JOB A: Quote the passage of the Nat Turner text from "On this date" up to and including "or simmering disloyalty.".

TEXT UNDER STUDY:
════════
On this date in 1831, the slave Nat — remembered to history as Nat Turner after the surname of his original owner — was hanged, flayed and dismembered for leading the most notorious slave rebellion in antebellum America.

A deeply religious man known to other slaves as “The Prophet”, Nat followed what he took to be divine directive to launch a bloody uprising on the night of August 21-22 in Southampton County, Virginia. Using (at first) axes, knives and clubs to avoid attracting attention to gunfire, Nat’s band slaughtered whites from house to house, freeing slaves as they went. At least 55 whites were killed, and a like number of slaves by white militias that mobilized to put down the revolt … and then hundreds more slaves as far away as North Carolina suspected of some tangential involvement or simmering disloyalty.

The uprising was suppressed within two days, but it rooted so deeply in the conscience of the South that it persists to this day.

“I have not slept without anxiety in three months. Our nights are sometimes spent listening to noises.”
════════
JOB B: Please print, exactly as they appear, the entries from the line with "Ancak dijital dönüşümle birlikte" up to and including the line with "Onun gibi çoluğunu", and nothing else.

ENTRIES SUPPLIED:
════════
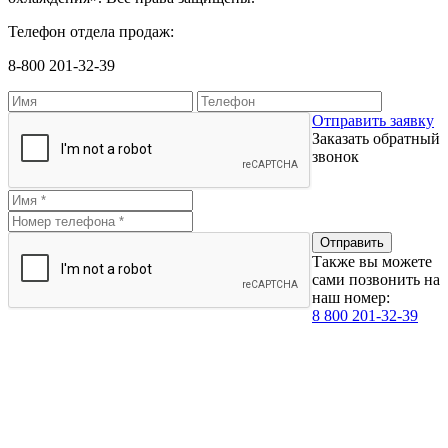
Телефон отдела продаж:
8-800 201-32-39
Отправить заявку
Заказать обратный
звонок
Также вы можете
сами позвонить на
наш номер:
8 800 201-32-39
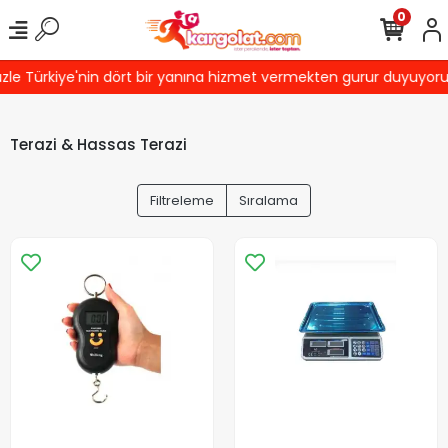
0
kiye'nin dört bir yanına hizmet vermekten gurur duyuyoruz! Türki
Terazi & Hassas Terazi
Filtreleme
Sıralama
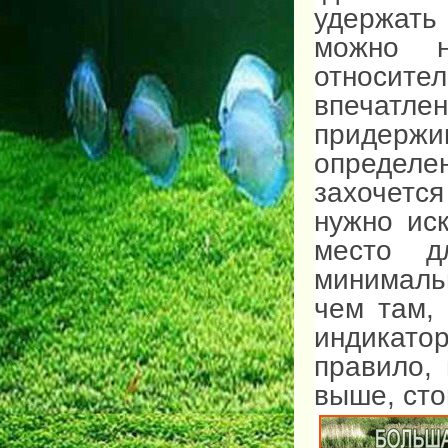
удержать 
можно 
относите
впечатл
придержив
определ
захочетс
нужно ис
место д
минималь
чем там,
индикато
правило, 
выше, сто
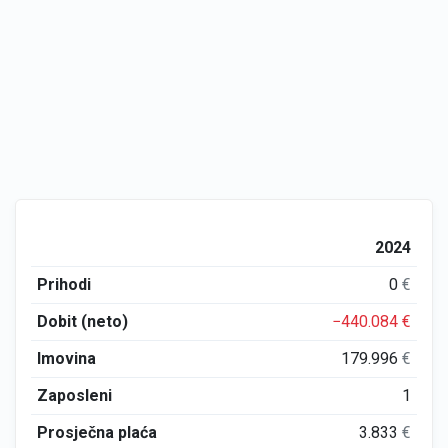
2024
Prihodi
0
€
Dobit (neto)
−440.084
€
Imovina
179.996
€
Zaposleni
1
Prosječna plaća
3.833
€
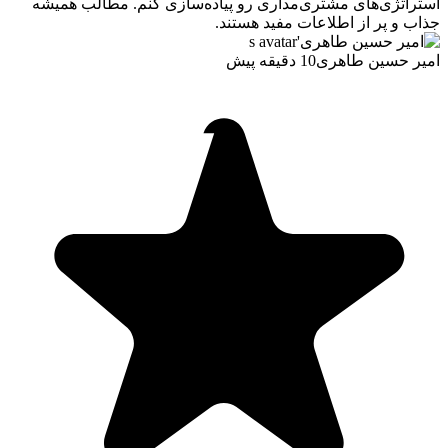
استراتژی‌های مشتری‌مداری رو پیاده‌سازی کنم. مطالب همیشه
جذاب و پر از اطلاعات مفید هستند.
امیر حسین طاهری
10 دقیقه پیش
════════
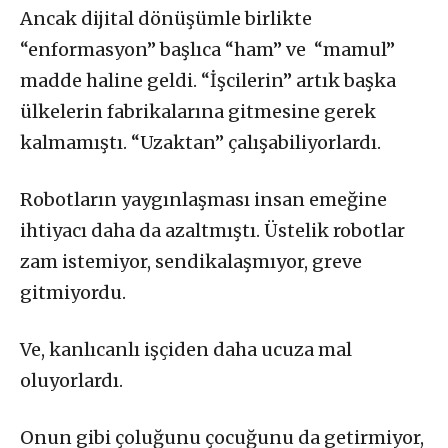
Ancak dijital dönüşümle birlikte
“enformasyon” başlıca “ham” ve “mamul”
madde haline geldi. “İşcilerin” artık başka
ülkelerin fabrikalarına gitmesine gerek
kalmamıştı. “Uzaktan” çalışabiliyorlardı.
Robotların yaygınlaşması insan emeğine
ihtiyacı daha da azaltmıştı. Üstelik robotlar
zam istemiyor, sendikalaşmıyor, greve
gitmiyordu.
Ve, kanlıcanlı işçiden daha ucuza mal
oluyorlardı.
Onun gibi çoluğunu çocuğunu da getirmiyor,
════════
TASK RESULT A:
On this date in 1831, the slave Nat — remembered to history as Nat Turner after the surname of his original owner — was hanged, flayed and dismembered for leading the most notorious slave rebellion in antebellum America.

A deeply religious man known to other slaves as “The Prophet”, Nat followed what he took to be divine directive to launch a bloody uprising on the night of August 21-22 in Southampton County, Virginia. Using (at first) axes, knives and clubs to avoid attracting attention to gunfire, Nat’s band slaughtered whites from house to house, freeing slaves as they went. At least 55 whites were killed, and a like number of slaves by white militias that mobilized to put down the revolt … and then hundreds more slaves as far away as North Carolina suspected of some tangential involvement or simmering disloyalty.

TASK RESULT B:
Ancak dijital dönüşümle birlikte
“enformasyon” başlıca “ham” ve “mamul”
madde haline geldi. “İşcilerin” artık başka
ülkelerin fabrikalarına gitmesine gerek
kalmamıştı. “Uzaktan” çalışabiliyorlardı.
Robotların yaygınlaşması insan emeğine
ihtiyacı daha da azaltmıştı. Üstelik robotlar
zam istemiyor, sendikalaşmıyor, greve
gitmiyordu.
Ve, kanlıcanlı işçiden daha ucuza mal
oluyorlardı.
Onun gibi çoluğunu çocuğunu da getirmiyor,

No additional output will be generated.